Mostem Heleńskim w tym roku nie przejedziemy. Trzy miesiące opóźnienia!
Nowy most na rzece Dunajec w Nowym Sączu nie powstanie na czas, okres realizacji przedsięwzięcia zostanie wydłużony o trzy miesiące. Grzegorz Mirek, dyrektor Miejskiego Zarządu Dróg w Nowym Sączu tłumaczy, że jest to spowodowane przyczynami niezależnymi od wykonawcy oraz inwestora.
Czytaj również: Nowy Sącz: Wkrótce zostanie zamontowany ostatni element łuku Mostu Heleńskiego! [ZDJĘCIA]
– Jesteśmy po montażu wszystkich łuków, a więc teraz spotkamy się z wykonawcą i będziemy mogli dokładnie określić terminy, które są niezbędne do zakończenia realizacji tej inwestycji. Łuk od strony Heleny jest już wykonany, zdemontowane są podpory, natomiast od strony Nowego Sącza w zasadzie również jest zakończony. Trwa spawanie końcowe, a więc w najbliższym czasie będą zakończone prace związane z montażem tego łuku.
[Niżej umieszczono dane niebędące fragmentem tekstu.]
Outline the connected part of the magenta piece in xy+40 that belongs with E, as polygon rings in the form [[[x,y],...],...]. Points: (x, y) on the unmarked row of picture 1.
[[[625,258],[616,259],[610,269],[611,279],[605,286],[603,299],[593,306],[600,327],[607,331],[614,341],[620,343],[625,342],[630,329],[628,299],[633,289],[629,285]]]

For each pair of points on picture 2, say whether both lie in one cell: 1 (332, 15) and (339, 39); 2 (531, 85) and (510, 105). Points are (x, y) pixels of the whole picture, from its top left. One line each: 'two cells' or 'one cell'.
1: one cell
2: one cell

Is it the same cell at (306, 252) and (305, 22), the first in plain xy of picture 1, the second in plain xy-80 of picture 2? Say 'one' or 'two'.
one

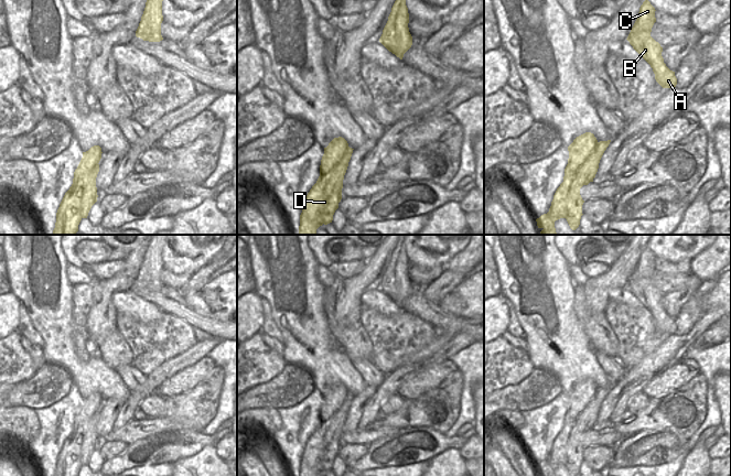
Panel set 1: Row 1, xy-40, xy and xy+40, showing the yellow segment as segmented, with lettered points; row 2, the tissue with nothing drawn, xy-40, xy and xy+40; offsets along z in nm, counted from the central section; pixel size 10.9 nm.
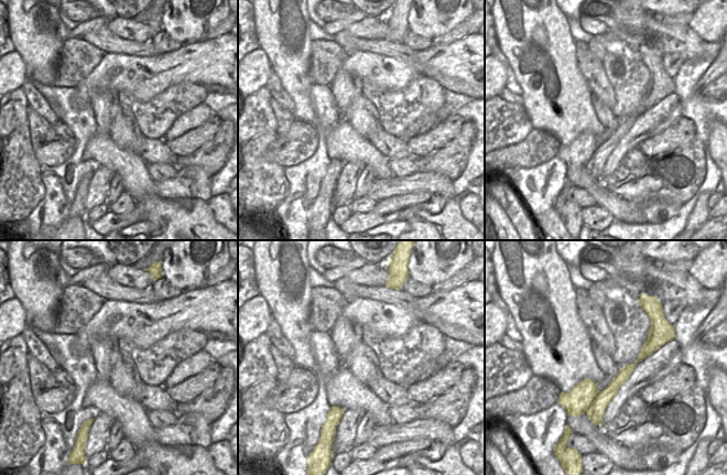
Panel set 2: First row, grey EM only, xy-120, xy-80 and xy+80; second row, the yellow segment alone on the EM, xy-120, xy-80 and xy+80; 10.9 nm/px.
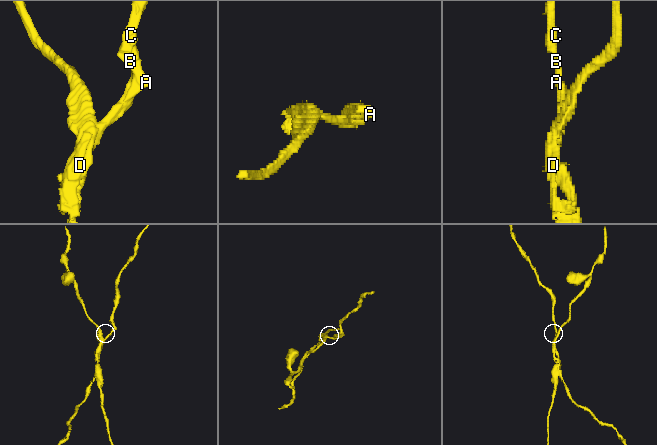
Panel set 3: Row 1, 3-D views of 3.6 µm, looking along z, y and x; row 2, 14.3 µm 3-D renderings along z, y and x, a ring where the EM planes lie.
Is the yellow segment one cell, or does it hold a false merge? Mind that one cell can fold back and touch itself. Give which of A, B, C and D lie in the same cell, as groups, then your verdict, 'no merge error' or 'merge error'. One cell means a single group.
groups A B C / D; merge error

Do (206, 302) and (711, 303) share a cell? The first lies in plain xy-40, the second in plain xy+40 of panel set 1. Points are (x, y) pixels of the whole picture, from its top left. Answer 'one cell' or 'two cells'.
one cell

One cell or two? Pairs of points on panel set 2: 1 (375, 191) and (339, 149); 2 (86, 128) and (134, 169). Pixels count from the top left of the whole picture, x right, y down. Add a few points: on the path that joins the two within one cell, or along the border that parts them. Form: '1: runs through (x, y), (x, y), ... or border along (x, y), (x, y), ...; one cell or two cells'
1: border along (394, 176), (375, 180); two cells
2: border along (96, 133), (85, 146), (84, 159); two cells

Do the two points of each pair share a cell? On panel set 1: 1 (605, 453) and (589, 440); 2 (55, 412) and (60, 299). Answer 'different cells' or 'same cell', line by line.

Po naradzie z wykonawcą ustaliliśmy cały harmonogram robót i określiliśmy w nim, co jeszcze trzeba zrobić. Ustaliliśmy również, że do zakończenia realizacji tej inwestycji wykonawca będzie potrzebował około trzech miesięcy więcej, niż ten termin grudniowy, czyli koniec tego roku. Rozpoczęliśmy w październiku zeszłego roku. Początkowo mieliśmy wejść na rozbiórkę tego mostu w styczniu, jednak z przyczyn niezależnych od nas rozpoczęła się ona trzy miesiące później. Opady deszczu i powódź trwająca około miesiąca czasu, wydłużyła nam znacznie prace związane z realizacją przedsięwzięcia. W związku z tym wykonawca musiał przerwać roboty w korycie Dunajca, ale również musiał odtworzyć uszkodzone elementy – powiedział dyrektor Miejskiego Zarządu Dróg w Nowym Sączu.
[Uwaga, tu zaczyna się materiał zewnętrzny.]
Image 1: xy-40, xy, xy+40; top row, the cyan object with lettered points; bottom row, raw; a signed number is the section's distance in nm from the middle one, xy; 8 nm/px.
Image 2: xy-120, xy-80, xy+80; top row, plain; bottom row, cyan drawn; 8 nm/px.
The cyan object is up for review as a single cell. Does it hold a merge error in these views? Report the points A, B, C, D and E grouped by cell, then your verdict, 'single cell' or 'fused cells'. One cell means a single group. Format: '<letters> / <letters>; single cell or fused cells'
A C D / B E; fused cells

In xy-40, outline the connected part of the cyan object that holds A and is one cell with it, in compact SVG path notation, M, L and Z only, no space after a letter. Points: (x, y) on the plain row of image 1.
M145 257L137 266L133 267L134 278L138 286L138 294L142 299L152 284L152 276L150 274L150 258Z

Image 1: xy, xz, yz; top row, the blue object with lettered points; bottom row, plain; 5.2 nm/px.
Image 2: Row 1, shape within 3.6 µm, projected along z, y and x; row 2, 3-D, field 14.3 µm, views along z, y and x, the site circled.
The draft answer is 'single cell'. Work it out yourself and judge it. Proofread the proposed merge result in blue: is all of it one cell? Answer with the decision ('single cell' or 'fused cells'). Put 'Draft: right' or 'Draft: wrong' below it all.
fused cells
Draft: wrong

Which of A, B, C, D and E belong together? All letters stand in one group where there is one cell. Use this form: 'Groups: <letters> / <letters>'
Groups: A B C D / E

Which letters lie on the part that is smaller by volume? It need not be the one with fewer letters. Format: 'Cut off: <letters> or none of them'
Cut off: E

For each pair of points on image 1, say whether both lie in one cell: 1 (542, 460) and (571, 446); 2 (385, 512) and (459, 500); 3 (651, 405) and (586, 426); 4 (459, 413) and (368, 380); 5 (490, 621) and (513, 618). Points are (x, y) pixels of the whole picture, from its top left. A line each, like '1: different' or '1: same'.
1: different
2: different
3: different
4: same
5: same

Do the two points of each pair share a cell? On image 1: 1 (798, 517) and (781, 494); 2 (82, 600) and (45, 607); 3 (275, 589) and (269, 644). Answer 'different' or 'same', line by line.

Grzegorz Mirek zaznacza również, że było około osiemnaście dni wietrznych, podczas których niemożliwy okazał się montaż konstrukcji łuków. Wykonawca w trakcie całej realizacji inwestycji starał się minimalizować okres wydłużenia prac, nie mniej jednak okres jesienno-zimowy nie pozwala na intensywne działania w tym zakresie. Stan zaawansowania robót na tę chwilę oscyluje w granicach około 70. procent.